Anyone else feel that way?
Wednesday, August 08, 2007
I'm still working on my historical. I've got the basic story down; now I'm filling it in and working on the transitions that will put the puzzle of my manuscript together. Am I winning? It doesn't feel like it yet. Ask me again in another week.
The good news is I'm pretty motivated to finish. I have several novellas and other projects I want to work on the rest of the year.
Two of my coworkers and I are encouraging each other to write. We bring a little something to share with each other every day. This is nice. I'm the only romance writer; the others are writing historical fiction and fantasy. Still, sharing our work keeps us writing.
Sunday, August 05, 2007
I continue to listen to 2006 RWA classes--too many to list. A few of the classes have mentioned using secondary romances to create single titles. This isn't something I typically do, although I haven't written that many single titles. (In fact, I have two WIP that will be single titles . . . eventually.)
Still, writing secondary romances is an idea I resist, I think because I tend not to enjoy them as a reader.

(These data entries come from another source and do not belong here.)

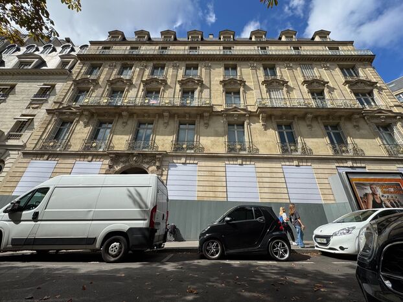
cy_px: 151
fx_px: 163
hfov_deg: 102.1
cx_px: 202
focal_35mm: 14
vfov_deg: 85.6
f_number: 2.2
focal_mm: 2.22
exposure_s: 1/2083
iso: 50
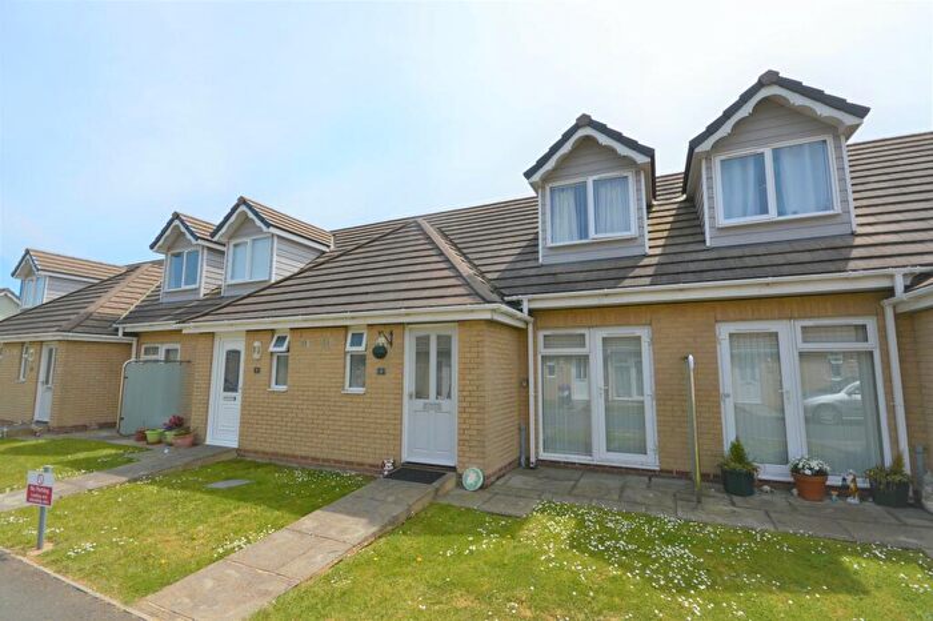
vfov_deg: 77.3
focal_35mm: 15
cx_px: 466
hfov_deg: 100.4
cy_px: 310
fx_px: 389
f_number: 11
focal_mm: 10
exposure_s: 1/500
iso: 280
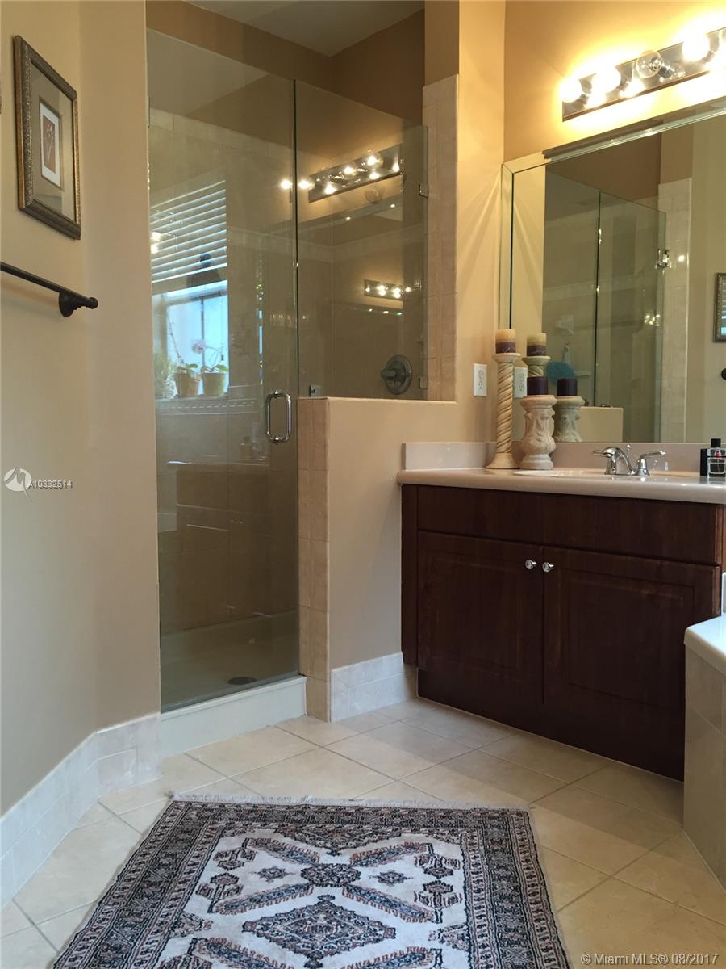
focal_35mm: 29
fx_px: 811
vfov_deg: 61.7
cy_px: 484
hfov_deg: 48.2
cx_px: 363
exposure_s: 1/30
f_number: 2.2
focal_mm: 4.15
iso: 80
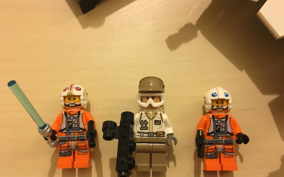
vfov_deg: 40.5
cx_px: 142
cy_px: 104
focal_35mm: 31
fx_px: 240
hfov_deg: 61.2
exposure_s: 1/20
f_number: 2.2
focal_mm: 4.15
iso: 200
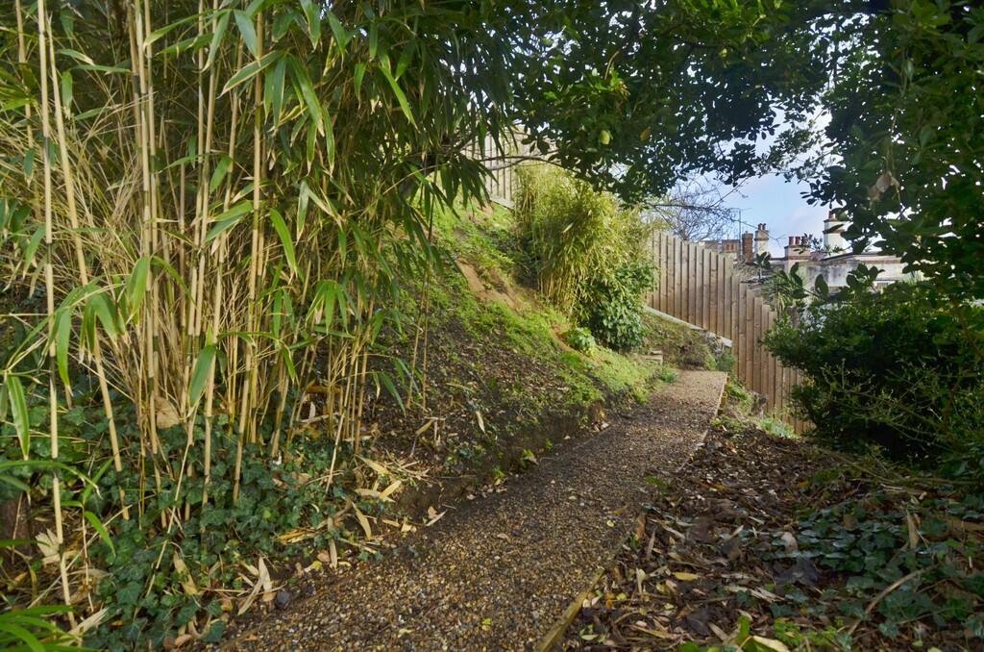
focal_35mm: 16
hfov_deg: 95.1
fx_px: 450
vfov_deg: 71.8
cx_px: 492
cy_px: 326
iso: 400
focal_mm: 11
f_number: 5.6
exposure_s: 1/640
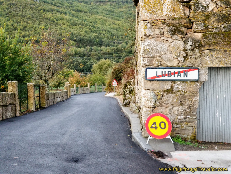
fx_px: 347
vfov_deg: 28.0
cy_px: 87
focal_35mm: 52
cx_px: 116
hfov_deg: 36.8
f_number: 2.4
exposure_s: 1/30
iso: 250
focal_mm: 6
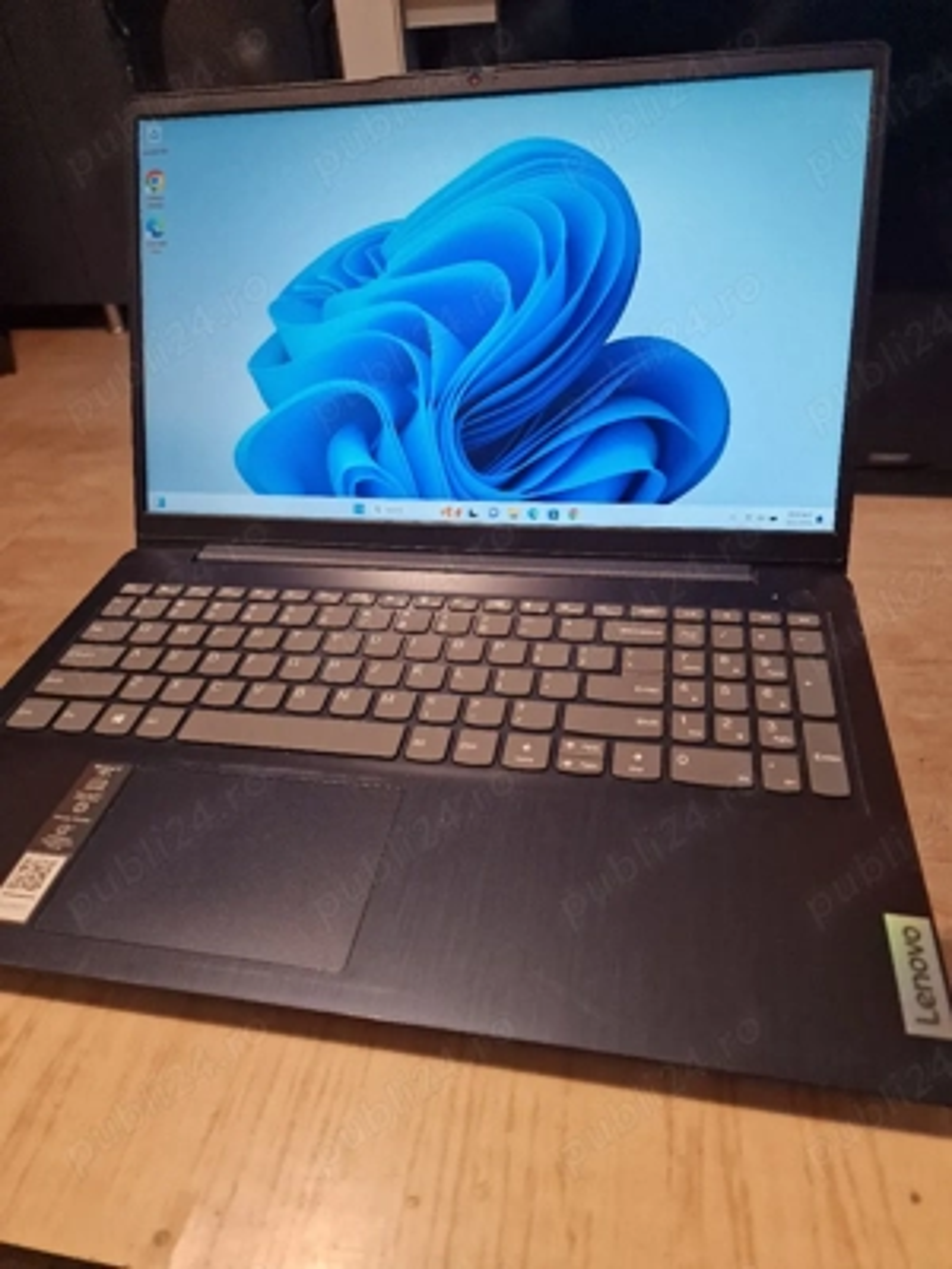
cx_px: 476
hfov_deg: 58.9
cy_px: 634
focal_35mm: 23
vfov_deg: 73.9
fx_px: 843
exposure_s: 1/100
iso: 500
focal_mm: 6.4
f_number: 1.8
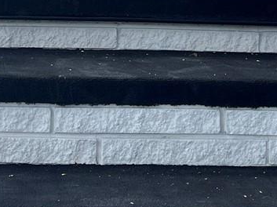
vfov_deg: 11.6
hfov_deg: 16.6
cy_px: -165
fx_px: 943
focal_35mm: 118
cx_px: 67
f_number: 1.6
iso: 50
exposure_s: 1/1036
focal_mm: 5.1
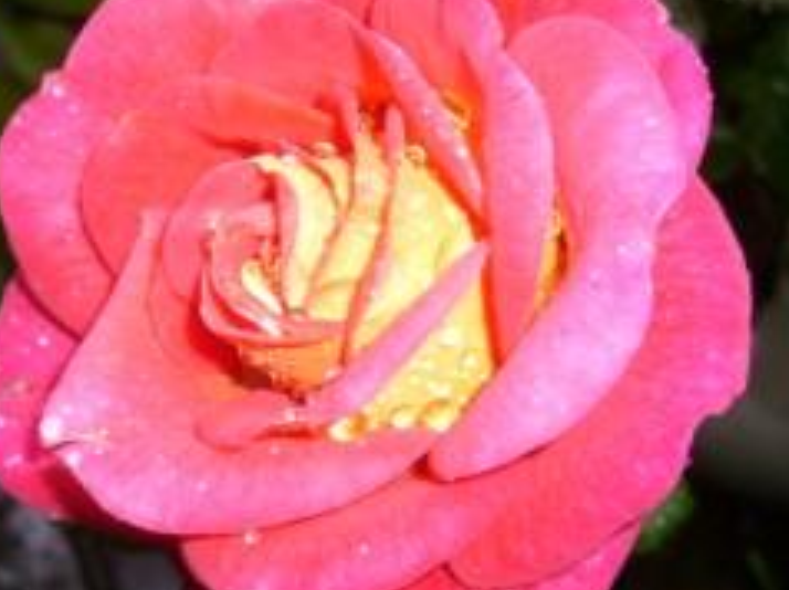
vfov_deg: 22.2
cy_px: 268
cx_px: 375
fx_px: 1503
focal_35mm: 66
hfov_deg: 29.4
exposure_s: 1/60
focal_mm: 5.8
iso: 80
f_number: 2.8
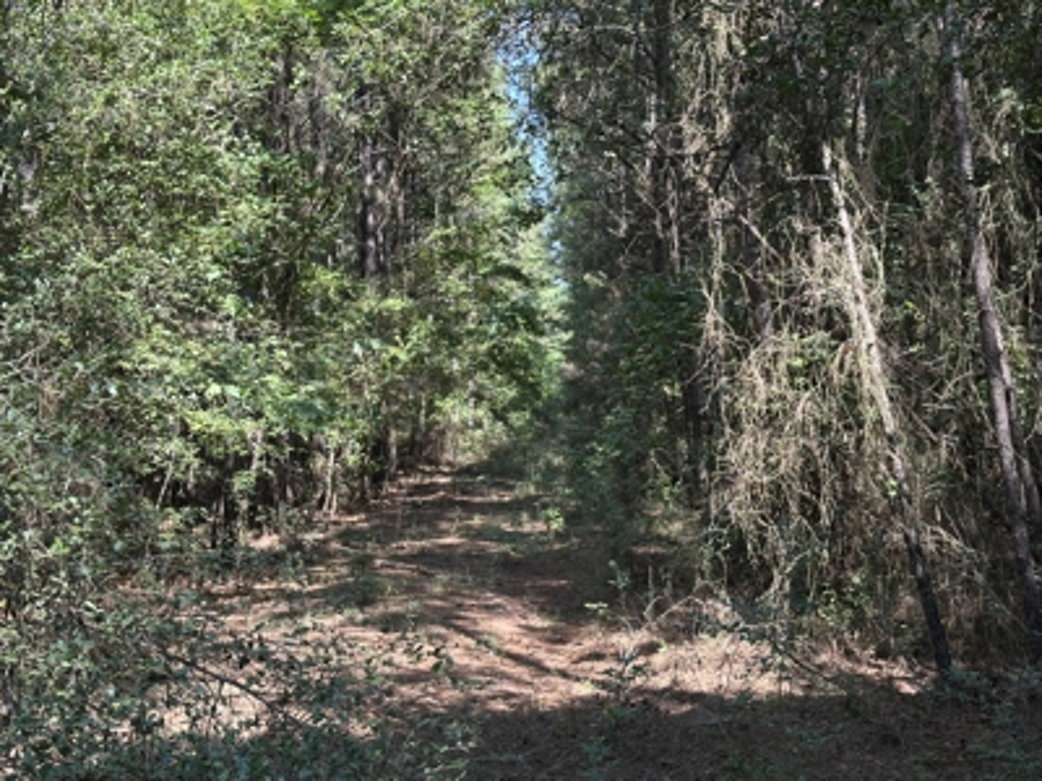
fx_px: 1445
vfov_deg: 30.3
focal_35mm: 48
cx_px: 521
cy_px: 390
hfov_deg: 39.7
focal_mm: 6.86
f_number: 1.78
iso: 64
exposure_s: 1/327
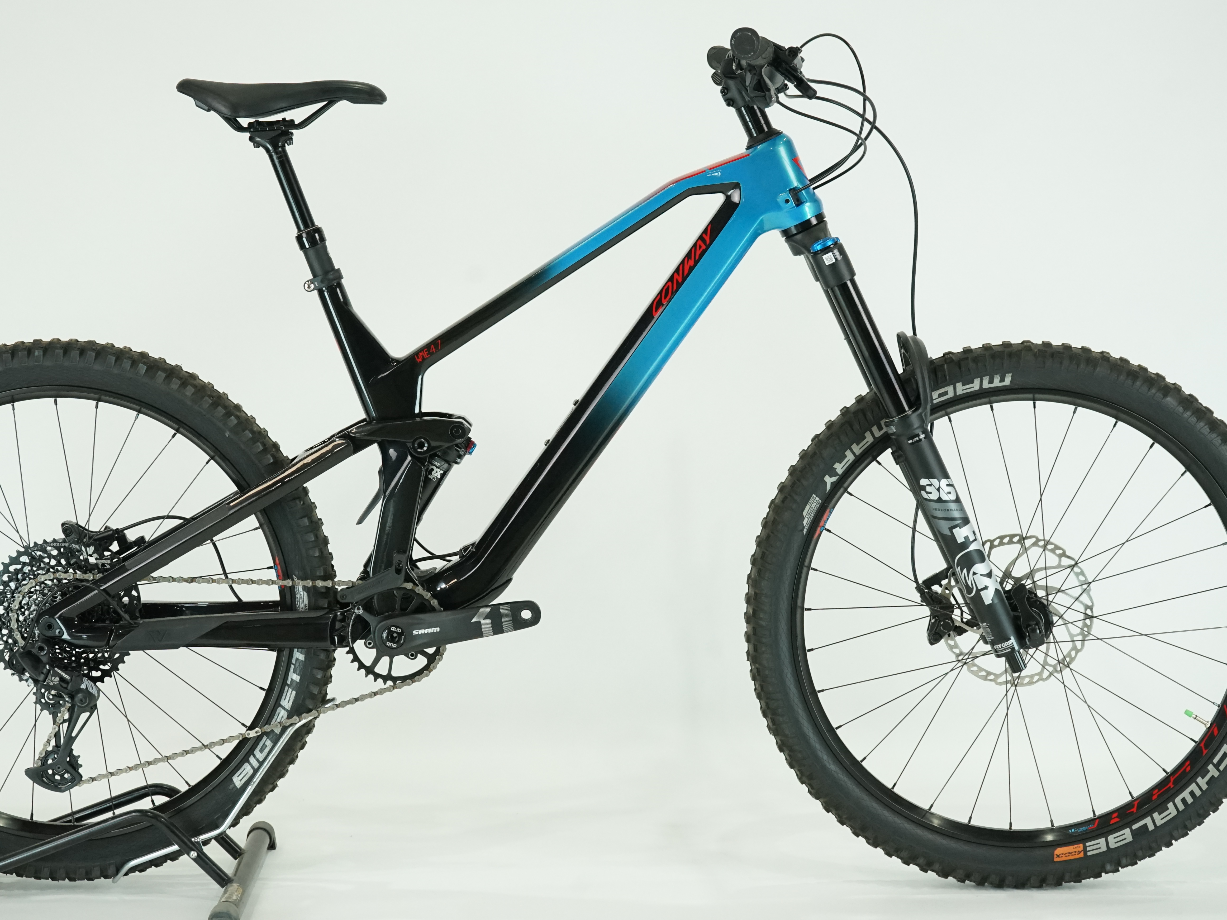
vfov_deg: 21.9
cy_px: 408
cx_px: 544
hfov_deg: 28.9
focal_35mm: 67
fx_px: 2375
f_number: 7.1
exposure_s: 1/200
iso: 2500
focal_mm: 54
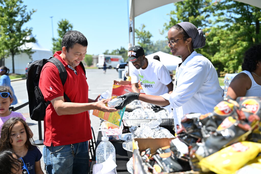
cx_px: 130
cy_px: 87
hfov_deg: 48.5
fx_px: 290
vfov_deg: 33.4
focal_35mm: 40
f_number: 3.2
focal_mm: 40
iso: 64
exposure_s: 1/500
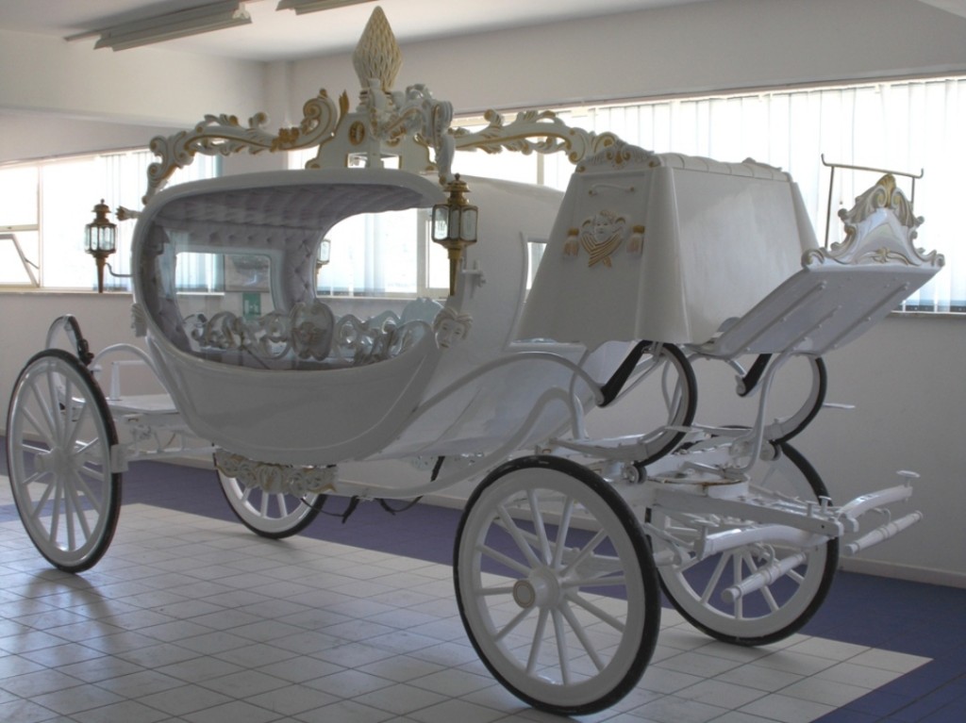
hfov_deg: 38.2
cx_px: 483
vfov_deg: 29.1
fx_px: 1395
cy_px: 362
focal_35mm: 50
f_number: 4.5
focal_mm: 9
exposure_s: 1/60
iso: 80
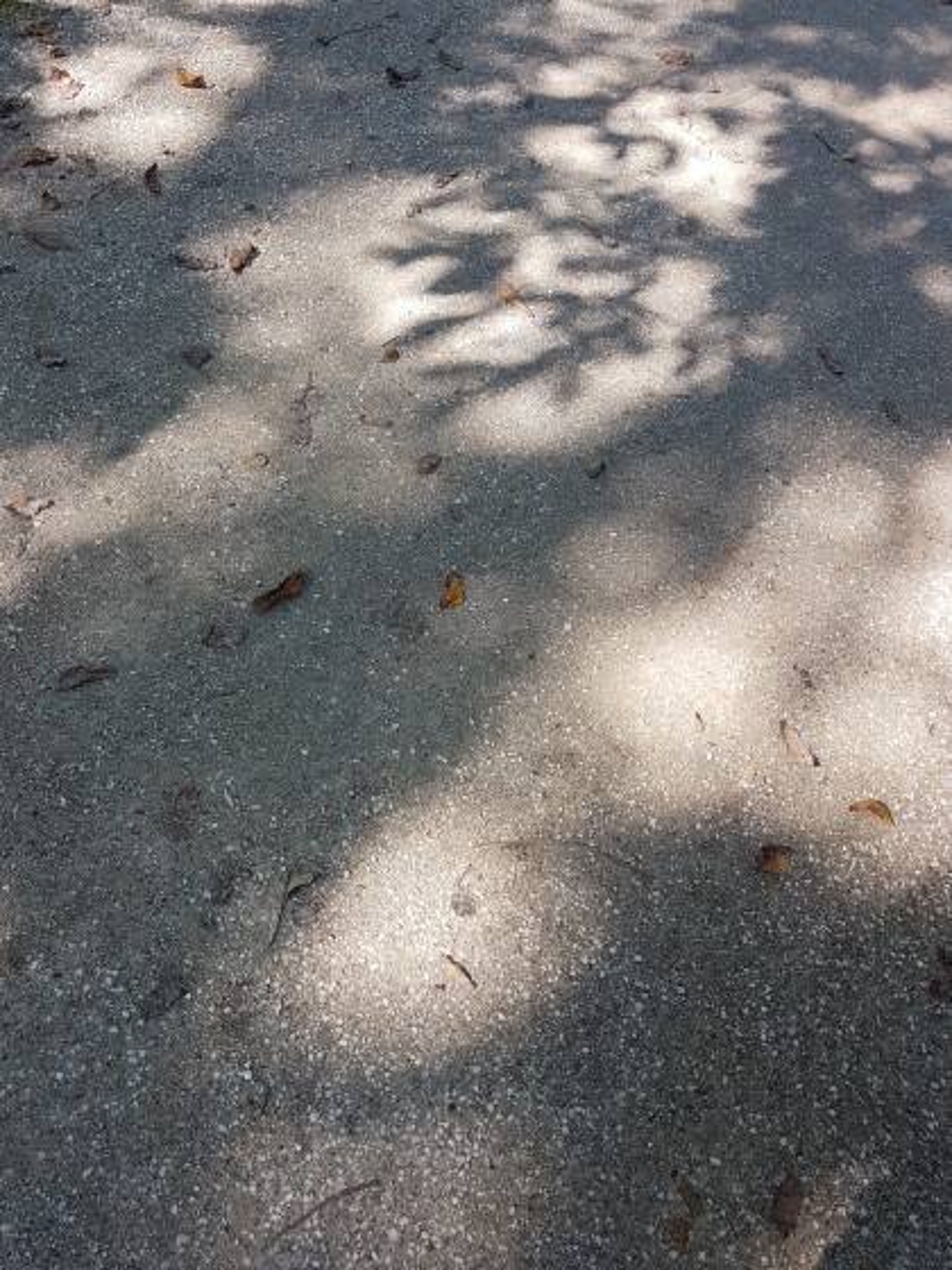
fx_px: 953
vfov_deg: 67.3
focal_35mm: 26
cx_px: 476
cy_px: 635
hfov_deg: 53.1
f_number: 1.7
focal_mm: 4.2
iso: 40
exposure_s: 1/225
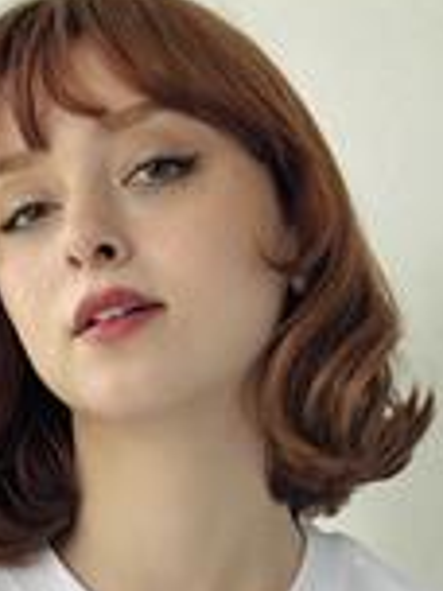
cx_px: 132
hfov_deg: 8.8
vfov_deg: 11.3
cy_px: 857
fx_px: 2867
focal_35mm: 168
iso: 80
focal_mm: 6.86
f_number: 1.78
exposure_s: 1/387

Actually, that's putting it too strongly. I prefer not to have them. I've certainly read lots of books where I've enjoyed the secondary romance, sometimes as much as the primary romance. In one or two cases, I've enjoyed the secondary romance more.
But even as I'm reading and enjoying, I sigh inwardly as I get caught up in one story then get jerked to a halt as the next subplot begins. And it happens again each time the story shifts.
What this means is that I'm not likely to include secondary romances in my books. Just a personal choice.
Readers and writers: what's your opinion about secondary romances?